Table IV illustrates the results of using different approaches for each dataset, separately. In Table IV(e), the MSCOCO results being a single modality dataset, SIFT performs relatively better but there are cases where the algorithm could not find homography due to insufficient pairs. Google earth in (c) also has RGB image pairs but from different seasons. The SIFT algorithm is still able to pick enough salient features, therefore, the performance is still reasonable. (d) Google maps, (a) SkyData and (b) VEDAI have pairs of significant modality difference. Deep-learning-based approaches were able to perform registration often with a high number of outliers. Our approach was able to perform registration on both single and multimodal image pairs, specifically, we were able to keep the max error minimum as opposed to LK-based approaches.

SECTION V.

Conclusion and Discussion

In this article, we introduce a novel image alignment algorithm that we call VisIRNet. VisIRNet has two branches and does not have any stage to compute keypoints. Our experimental results show that our proposed algorithm performs state-of-the-art results when it is compared to the LK-based deep approaches.

Our method’s main advantages can be listed as follows.

1. Number of iterations during inference: The above-mentioned LK-based methods (after the training stage), also iterate a number of times during the inference stage, and at each iteration, they try to minimize the loss. However, those methods are not guaranteed to converge to the optimal solution and often number of iterations, chosen as a hyperparameter, is an arbitrary number during the inference stage. Such iterative approaches introduce uncertainty for the processing time, as convergence can happen after the first iteration in some situations and after the last iteration in other situations during inference. Such uncertainty also affects the real-time processing of images, as they can introduce varying frame-per-second values. Our method uses a single pass during inference to make it more applicable to real-time applications.

2. Dependence on the initial H estimate: In addition to the above-mentioned difference, the LK-based algorithms require an initial estimate of the homography matrix and the performance (and number of iterations required for convergence) directly depend on the initial estimate of H and, therefore, it is typically given as input (hyperparameter). While we also have initialization of the weights in our architecture, we do not need an initial estimate of the homography matrix within the architecture as input.
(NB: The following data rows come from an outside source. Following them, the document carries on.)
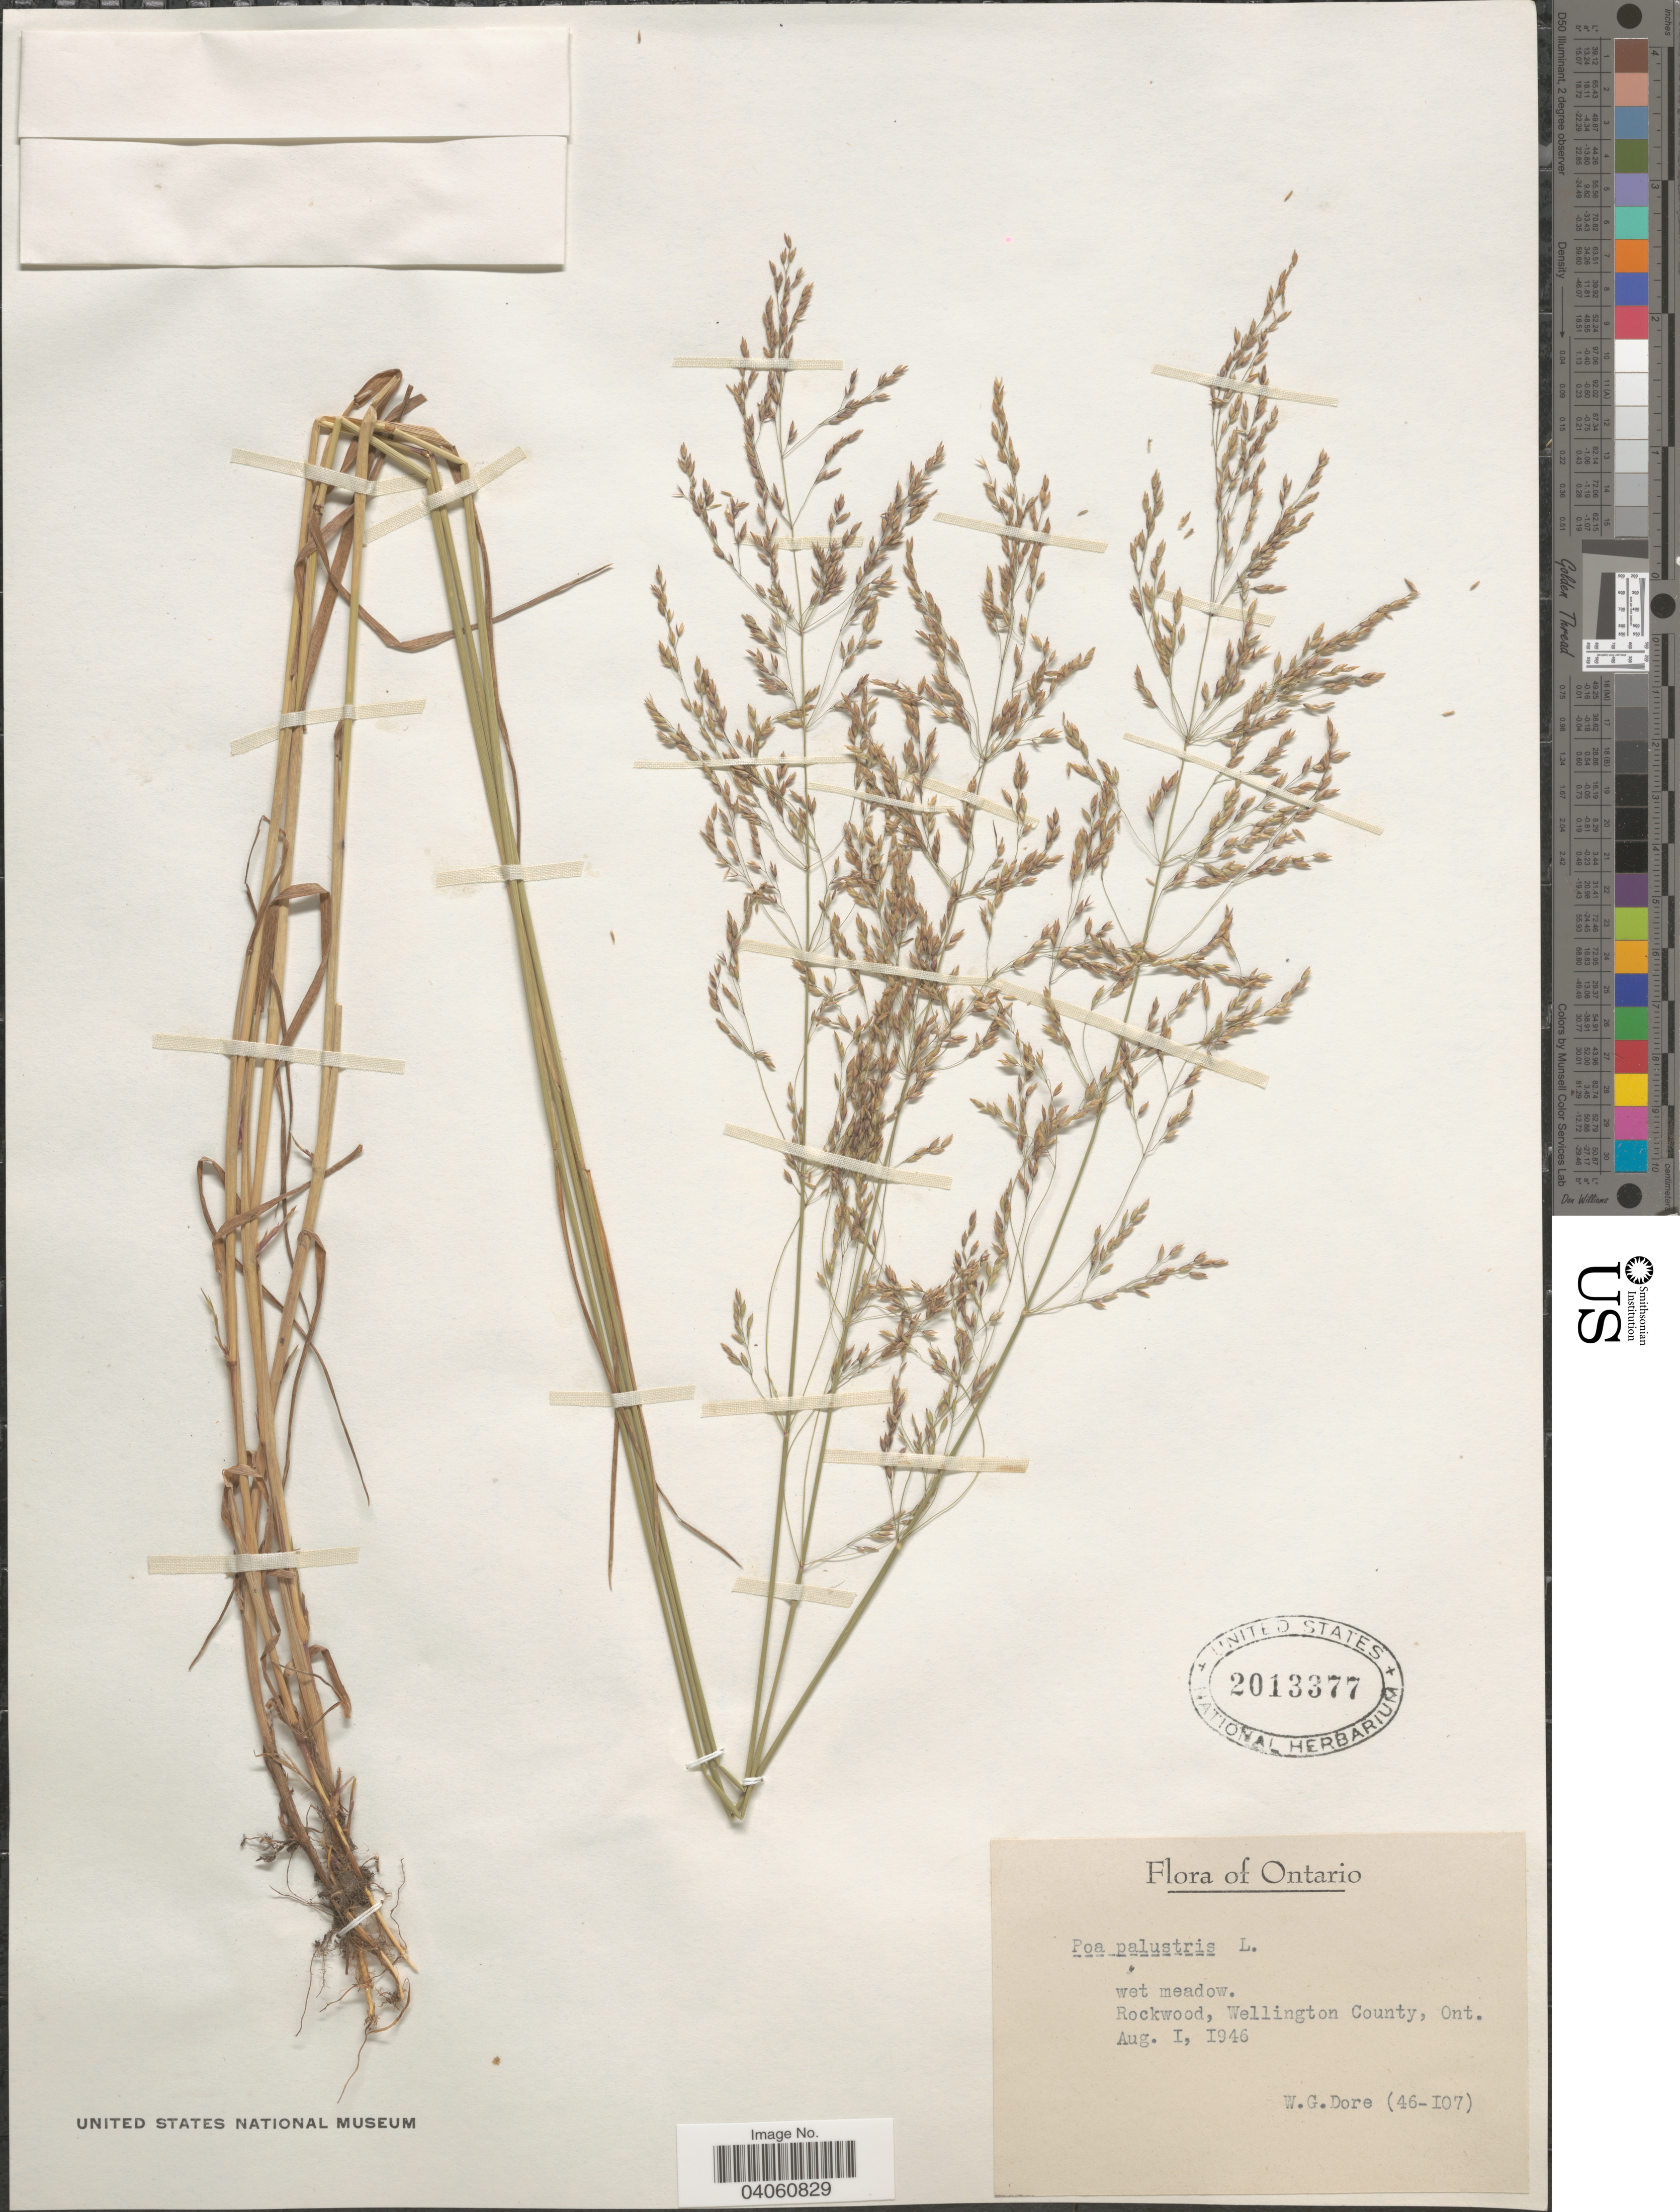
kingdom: Plantae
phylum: Tracheophyta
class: Liliopsida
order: Poales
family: Poaceae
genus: Poa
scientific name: Poa palustris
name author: L.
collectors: W. Dore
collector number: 46-107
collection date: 1946-08-01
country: Canada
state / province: Ontario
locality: Rockwood, Wellington County.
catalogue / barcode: US 2013377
Image alignment on image pairs taken by different onboard cameras on UAVs is a challenging and important topic for various applications. When the images to be aligned are acquired by different modalities, the classic approaches, such as SIFT and RANSAC combination, can yield insufficient results. Deep-learning techniques can be more reliable in such situations as our results demonstrate. LK-based deep techniques have recently shown promise, however, we demonstrate with our approach (VisIRNet) that without designing any LK-based block, and by focusing only on the four corner points, we can sufficiently train deep architectures for image alignment.

ACKNOWLEDGMENT

This article has been produced benefiting from the 2232 International Fellowship for Outstanding Researchers Program of TUBITAK (Project No: 118C356). However, the entire responsibility of the article belongs to the owner of the article.